Content starts

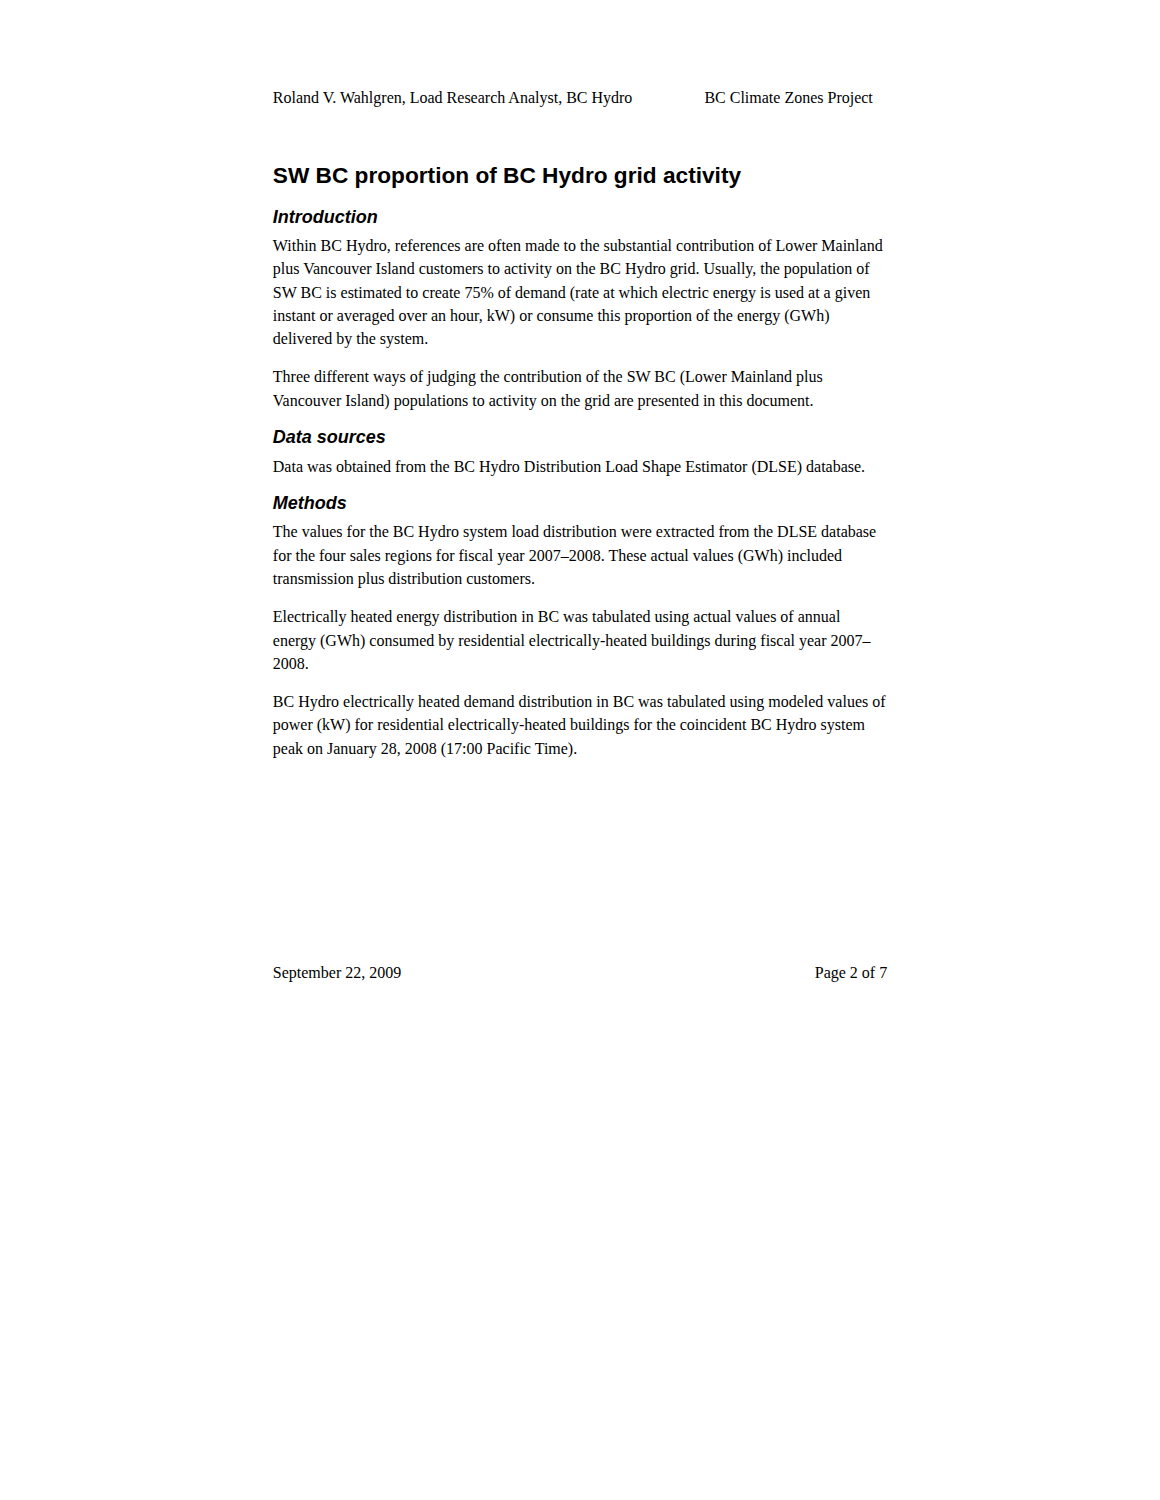Roland V. Wahlgren, Load Research Analyst, BC Hydro BC Climate Zones Project
SW BC proportion of BC Hydro grid activity
Introduction
Within BC Hydro, references are often made to the substantial contribution of Lower Mainland plus Vancouver Island customers to activity on the BC Hydro grid. Usually, the population of SW BC is estimated to create 75% of demand (rate at which electric energy is used at a given instant or averaged over an hour, kW) or consume this proportion of the energy (GWh) delivered by the system.
Three different ways of judging the contribution of the SW BC (Lower Mainland plus Vancouver Island) populations to activity on the grid are presented in this document.
Data sources
Data was obtained from the BC Hydro Distribution Load Shape Estimator (DLSE) database.
Methods
The values for the BC Hydro system load distribution were extracted from the DLSE database for the four sales regions for fiscal year 2007–2008. These actual values (GWh) included transmission plus distribution customers.
Electrically heated energy distribution in BC was tabulated using actual values of annual energy (GWh) consumed by residential electrically-heated buildings during fiscal year 2007–2008.
BC Hydro electrically heated demand distribution in BC was tabulated using modeled values of power (kW) for residential electrically-heated buildings for the coincident BC Hydro system peak on January 28, 2008 (17:00 Pacific Time).
September 22, 2009 Page 2 of 7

Content ends

What to do:
Could you set down every record above word for word, leaving out the pictures?

Result of the exercise:
Roland V. Wahlgren, Load Research Analyst, BC Hydro BC Climate Zones Project
SW BC proportion of BC Hydro grid activity
Introduction
Within BC Hydro, references are often made to the substantial contribution of Lower Mainland plus Vancouver Island customers to activity on the BC Hydro grid. Usually, the population of SW BC is estimated to create 75% of demand (rate at which electric energy is used at a given instant or averaged over an hour, kW) or consume this proportion of the energy (GWh) delivered by the system.
Three different ways of judging the contribution of the SW BC (Lower Mainland plus Vancouver Island) populations to activity on the grid are presented in this document.
Data sources
Data was obtained from the BC Hydro Distribution Load Shape Estimator (DLSE) database.
Methods
The values for the BC Hydro system load distribution were extracted from the DLSE database for the four sales regions for fiscal year 2007–2008. These actual values (GWh) included transmission plus distribution customers.
Electrically heated energy distribution in BC was tabulated using actual values of annual energy (GWh) consumed by residential electrically-heated buildings during fiscal year 2007–2008.
BC Hydro electrically heated demand distribution in BC was tabulated using modeled values of power (kW) for residential electrically-heated buildings for the coincident BC Hydro system peak on January 28, 2008 (17:00 Pacific Time).
September 22, 2009 Page 2 of 7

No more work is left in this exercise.